O oncologista Gustavo Fernandes, coordenador do Comitê de Políticas Públicas da Sociedade Brasileira de Oncologia Clínica (SBOC), chama a atenção ainda para a falta de informação e instrução sobre câncer, referindo-se também ao tumor de colo de útero: “É uma doença realmente prevenível. A maior parte dos casos é relacionada ao HPV. Hoje, temos a chance de vacinar o indivíduo [contra o vírus HPV], inclusive na rede pública. A gente também pode educar sobre o uso de preservativo e detectar lesões precoces através do exame de papanicolau. Então, quando vemos um tumor de colo de útero avançado, significa que falhamos“.

“A questão do tabu é real”, comenta Fernandes. Segundo ele, o Brasil é um país conservador e, por isso, acaba instruindo mal os adolescentes. “Muitas vezes, os pais têm a sensação de que, se vacinarem o filho ou a filha, estão autorizando o início da vida sexual deles, o que não tem nada a ver”, comenta. Vale destacar que o HPV é um vírus transmitido sobretudo por via sexual – daí a resistência em relação à vacina, que é oferecida na rede pública a meninas e meninos de 9 a 14 anos.

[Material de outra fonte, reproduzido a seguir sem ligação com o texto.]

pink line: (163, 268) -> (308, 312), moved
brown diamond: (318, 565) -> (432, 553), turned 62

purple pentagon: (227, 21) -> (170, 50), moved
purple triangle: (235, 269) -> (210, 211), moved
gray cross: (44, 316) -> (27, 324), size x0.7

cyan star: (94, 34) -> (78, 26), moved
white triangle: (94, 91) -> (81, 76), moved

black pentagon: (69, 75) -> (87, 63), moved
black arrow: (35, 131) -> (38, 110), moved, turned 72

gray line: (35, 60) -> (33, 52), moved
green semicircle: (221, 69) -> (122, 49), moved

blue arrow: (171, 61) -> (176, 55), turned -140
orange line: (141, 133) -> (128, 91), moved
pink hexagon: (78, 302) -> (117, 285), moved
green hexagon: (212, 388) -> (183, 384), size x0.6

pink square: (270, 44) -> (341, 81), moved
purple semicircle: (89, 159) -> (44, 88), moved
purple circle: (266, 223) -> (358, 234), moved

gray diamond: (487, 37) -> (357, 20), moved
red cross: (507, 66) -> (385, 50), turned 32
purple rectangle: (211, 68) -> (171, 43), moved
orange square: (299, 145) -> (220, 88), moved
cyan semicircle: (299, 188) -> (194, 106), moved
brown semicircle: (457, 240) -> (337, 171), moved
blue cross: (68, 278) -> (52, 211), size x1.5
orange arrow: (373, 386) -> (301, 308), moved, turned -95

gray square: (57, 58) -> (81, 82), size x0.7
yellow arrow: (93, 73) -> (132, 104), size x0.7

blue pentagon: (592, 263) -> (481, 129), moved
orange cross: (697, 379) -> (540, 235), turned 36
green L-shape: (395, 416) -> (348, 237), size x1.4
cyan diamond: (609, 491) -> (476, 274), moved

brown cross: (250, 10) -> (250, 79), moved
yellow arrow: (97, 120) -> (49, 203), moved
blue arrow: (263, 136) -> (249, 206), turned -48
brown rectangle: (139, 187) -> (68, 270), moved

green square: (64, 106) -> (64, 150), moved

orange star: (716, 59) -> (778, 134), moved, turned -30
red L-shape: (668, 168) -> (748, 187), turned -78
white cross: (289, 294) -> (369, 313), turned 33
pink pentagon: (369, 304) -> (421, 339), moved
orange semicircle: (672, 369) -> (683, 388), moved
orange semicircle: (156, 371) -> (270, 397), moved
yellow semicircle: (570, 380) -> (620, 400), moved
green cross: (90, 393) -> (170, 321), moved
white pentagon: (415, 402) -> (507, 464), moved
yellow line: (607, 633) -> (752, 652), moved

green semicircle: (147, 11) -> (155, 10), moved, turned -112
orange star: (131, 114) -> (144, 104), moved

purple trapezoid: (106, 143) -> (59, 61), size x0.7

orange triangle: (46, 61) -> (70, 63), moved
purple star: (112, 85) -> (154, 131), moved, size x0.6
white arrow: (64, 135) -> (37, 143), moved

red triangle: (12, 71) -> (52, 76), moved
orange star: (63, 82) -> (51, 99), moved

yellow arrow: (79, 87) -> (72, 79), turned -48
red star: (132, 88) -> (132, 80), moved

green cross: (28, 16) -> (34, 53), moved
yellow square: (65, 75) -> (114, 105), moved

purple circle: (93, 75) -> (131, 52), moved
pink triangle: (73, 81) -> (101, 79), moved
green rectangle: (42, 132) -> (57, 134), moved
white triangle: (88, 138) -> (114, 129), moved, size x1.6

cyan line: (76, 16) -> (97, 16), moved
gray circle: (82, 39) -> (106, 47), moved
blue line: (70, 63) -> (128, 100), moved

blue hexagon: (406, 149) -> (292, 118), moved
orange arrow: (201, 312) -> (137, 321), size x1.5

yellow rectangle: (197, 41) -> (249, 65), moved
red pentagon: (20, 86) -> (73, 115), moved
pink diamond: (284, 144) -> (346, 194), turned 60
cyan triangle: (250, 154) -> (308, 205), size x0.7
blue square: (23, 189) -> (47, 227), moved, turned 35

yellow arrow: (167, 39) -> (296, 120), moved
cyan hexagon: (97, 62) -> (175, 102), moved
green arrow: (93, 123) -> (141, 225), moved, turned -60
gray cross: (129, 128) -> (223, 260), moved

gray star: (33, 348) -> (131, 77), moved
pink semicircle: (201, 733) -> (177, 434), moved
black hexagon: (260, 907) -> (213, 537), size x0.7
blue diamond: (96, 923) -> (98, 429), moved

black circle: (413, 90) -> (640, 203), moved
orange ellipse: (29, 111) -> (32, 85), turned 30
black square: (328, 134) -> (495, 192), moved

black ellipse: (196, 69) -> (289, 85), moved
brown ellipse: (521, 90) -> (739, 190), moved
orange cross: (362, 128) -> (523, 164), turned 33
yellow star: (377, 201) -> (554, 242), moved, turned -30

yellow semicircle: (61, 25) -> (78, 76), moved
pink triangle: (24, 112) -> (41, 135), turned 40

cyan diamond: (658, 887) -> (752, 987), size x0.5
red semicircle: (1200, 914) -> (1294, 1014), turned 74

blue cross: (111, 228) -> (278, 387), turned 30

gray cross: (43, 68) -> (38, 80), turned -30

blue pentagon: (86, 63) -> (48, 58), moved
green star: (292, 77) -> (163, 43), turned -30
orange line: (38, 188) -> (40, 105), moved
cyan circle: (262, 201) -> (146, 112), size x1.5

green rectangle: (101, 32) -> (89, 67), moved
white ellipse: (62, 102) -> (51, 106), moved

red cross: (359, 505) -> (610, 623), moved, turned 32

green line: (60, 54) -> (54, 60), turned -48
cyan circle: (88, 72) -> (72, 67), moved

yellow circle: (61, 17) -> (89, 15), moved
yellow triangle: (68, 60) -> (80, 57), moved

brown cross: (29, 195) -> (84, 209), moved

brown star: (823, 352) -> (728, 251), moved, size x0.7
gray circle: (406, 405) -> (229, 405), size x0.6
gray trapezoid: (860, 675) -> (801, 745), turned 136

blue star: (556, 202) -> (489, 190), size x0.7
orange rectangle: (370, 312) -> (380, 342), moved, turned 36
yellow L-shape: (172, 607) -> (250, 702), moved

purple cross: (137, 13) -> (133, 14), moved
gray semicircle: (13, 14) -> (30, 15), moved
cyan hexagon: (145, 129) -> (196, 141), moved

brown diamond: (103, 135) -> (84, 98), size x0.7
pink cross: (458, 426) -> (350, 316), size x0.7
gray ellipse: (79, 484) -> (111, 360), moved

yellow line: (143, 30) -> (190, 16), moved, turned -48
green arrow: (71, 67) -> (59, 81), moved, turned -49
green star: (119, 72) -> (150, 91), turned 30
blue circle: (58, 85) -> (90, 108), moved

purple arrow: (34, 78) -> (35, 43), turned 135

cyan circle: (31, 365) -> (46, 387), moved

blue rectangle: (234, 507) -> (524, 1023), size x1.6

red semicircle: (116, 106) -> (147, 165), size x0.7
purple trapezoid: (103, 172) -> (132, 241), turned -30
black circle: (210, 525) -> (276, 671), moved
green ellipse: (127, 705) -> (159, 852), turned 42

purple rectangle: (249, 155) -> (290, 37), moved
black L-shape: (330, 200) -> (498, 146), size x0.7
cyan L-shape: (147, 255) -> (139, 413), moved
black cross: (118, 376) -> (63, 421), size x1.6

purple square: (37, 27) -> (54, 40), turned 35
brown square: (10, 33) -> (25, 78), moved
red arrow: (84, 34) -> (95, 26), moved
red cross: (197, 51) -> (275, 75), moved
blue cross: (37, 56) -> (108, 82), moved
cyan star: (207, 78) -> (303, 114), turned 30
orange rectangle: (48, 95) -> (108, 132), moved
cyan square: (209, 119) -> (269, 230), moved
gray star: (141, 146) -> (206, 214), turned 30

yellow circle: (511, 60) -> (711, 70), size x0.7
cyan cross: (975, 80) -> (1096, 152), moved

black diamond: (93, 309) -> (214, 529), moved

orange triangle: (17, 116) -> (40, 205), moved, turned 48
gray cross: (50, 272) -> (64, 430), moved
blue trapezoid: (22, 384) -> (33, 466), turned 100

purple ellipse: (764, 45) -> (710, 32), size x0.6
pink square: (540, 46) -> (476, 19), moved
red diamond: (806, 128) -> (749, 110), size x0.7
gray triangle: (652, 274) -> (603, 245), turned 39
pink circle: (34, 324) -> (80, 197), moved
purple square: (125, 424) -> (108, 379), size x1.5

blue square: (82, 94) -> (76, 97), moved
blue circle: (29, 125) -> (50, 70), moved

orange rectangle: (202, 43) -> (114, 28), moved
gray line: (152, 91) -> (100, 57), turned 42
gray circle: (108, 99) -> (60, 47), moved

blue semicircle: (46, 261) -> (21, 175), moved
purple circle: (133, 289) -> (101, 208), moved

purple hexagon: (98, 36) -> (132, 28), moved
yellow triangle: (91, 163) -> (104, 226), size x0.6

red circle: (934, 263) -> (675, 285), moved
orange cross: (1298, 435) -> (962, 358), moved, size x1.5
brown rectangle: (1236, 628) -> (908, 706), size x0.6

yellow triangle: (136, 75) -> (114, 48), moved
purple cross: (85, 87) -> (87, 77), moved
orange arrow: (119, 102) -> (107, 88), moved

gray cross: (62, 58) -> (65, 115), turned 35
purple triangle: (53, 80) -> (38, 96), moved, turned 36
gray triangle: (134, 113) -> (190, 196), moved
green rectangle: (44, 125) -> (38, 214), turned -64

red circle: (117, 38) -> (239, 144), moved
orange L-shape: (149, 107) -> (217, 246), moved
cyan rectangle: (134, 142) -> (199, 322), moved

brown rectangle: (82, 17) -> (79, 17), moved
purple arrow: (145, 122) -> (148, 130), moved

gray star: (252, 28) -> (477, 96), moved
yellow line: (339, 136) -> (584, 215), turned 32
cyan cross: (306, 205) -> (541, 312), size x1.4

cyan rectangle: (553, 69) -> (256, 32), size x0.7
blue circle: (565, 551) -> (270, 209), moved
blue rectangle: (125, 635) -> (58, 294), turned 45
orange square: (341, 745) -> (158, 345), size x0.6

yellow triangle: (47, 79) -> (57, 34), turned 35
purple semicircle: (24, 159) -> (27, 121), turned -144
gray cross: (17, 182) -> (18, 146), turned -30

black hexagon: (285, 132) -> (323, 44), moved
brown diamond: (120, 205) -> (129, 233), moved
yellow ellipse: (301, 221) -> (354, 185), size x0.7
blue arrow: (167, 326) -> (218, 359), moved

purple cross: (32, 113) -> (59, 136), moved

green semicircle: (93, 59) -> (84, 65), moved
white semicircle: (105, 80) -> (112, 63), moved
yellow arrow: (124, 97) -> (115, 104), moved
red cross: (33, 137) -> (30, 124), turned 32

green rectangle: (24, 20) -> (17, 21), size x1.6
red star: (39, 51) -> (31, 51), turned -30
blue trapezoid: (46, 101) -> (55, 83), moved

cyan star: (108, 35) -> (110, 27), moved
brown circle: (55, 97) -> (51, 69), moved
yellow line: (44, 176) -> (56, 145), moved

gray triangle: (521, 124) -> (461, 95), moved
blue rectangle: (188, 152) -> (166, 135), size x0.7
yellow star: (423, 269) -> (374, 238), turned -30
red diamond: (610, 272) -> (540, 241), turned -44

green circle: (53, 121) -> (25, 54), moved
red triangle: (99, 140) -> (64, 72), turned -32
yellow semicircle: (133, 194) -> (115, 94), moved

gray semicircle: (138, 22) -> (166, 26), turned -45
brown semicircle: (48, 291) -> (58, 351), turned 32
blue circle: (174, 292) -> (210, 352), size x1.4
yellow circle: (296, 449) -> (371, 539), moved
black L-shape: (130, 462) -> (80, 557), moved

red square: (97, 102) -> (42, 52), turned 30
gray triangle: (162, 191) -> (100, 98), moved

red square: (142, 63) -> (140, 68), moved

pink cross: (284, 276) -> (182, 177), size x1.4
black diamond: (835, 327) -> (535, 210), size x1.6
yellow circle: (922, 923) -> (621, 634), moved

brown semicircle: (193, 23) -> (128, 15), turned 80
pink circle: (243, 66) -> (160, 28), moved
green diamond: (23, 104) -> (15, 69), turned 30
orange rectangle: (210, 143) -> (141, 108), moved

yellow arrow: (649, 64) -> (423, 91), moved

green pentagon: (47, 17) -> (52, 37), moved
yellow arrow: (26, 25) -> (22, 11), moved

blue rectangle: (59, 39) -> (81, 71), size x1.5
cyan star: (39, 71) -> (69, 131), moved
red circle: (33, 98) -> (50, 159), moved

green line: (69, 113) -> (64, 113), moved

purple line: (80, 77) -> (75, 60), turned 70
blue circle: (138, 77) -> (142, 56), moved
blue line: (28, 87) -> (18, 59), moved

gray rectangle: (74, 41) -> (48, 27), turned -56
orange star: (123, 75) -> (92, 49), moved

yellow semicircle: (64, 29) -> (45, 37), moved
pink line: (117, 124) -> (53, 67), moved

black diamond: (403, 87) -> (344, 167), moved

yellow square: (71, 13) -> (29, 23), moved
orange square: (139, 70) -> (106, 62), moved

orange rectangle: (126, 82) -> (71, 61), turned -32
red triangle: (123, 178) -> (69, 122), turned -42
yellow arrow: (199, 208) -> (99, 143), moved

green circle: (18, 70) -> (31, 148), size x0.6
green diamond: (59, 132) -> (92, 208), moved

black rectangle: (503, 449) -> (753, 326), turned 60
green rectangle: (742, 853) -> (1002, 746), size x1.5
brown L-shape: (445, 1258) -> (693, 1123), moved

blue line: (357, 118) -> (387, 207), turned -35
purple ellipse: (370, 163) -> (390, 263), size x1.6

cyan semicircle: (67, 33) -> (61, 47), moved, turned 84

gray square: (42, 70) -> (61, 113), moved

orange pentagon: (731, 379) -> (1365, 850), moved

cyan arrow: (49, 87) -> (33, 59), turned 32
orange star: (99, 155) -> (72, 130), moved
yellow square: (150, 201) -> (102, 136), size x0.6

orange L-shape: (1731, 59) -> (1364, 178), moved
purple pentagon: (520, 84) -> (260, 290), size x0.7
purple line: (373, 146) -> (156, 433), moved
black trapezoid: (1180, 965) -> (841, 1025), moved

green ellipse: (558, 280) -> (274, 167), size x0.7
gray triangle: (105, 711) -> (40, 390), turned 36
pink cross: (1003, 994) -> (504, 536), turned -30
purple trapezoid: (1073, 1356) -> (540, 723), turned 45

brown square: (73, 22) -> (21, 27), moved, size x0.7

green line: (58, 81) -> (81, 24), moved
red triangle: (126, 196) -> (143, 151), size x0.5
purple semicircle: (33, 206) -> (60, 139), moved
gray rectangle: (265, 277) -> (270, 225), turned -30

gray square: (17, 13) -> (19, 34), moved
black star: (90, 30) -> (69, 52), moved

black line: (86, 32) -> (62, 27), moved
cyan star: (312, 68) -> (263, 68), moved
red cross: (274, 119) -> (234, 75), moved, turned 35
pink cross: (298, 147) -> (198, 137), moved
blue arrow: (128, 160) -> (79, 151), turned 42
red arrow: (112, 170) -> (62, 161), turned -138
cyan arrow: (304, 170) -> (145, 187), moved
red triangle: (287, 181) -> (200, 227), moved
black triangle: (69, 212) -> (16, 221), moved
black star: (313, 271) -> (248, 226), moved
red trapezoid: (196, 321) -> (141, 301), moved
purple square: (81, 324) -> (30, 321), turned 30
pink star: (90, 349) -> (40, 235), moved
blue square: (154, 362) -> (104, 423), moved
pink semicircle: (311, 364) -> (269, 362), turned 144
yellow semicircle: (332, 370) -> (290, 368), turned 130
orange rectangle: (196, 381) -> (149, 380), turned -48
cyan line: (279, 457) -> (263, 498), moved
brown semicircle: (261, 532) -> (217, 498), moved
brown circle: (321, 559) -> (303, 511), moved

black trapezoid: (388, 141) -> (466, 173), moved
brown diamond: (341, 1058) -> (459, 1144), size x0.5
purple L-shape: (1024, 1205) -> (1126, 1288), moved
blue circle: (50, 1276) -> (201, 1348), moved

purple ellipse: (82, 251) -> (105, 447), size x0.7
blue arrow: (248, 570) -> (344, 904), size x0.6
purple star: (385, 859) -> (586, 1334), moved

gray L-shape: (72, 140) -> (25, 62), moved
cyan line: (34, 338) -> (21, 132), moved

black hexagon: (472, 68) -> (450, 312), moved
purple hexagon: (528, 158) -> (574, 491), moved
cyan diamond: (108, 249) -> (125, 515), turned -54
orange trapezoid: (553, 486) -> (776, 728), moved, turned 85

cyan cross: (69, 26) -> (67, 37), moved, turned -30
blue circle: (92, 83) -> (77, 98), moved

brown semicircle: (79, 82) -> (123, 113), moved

Para Fernandes, passamos muito tempo incentivando as pessoas a cuidarem de hábitos de vida e realizarem exames, mas aspectos sociais e governamentais também precisam ganhar visibilidade. Em mais um exemplo, ele cita que o Brasil deveria aumentar a carga tributária de produtos como álcool e cigarro, que são fatores de risco significativos para o desenvolvimento de câncer.

A fisioterapeuta Ana Cristina Oliveira, doutora em saúde coletiva e pesquisadora no Grupo de Pesquisa de Políticas de Saúde e Proteção Social da Fiocruz de Minas Gerais, chama a atenção ainda para o fato de que muitos centros especializados em câncer estão localizados em grandes cidades. “Temos uma população com menor poder aquisitivo residindo em regiões mais distantes desses locais”, observa. Isso colabora para que as pessoas não consigam descobrir a doença em estágio inicial. “Então, temos aí um problema geográfico que limita o acesso ao tratamento.”

Outro ponto levantado pela especialista é que, apesar de termos muita pesquisa na área de biologia molecular, é preciso investir na contextualização e interpretação dos dados. Caso contrário, teremos dificuldade em implementar políticas públicas contra a doença. Ela diz que, hoje, temos pesquisadores no Brasil com esse comprometimento de trazer as questões dos determinantes sociais da saúde e do racismo para os estudos sobre câncer, para mostrar, através dos dados, que há um impacto direto da desigualdade socioeconômica na doença. “A política pública só vai acontecer a partir de dados”, resume.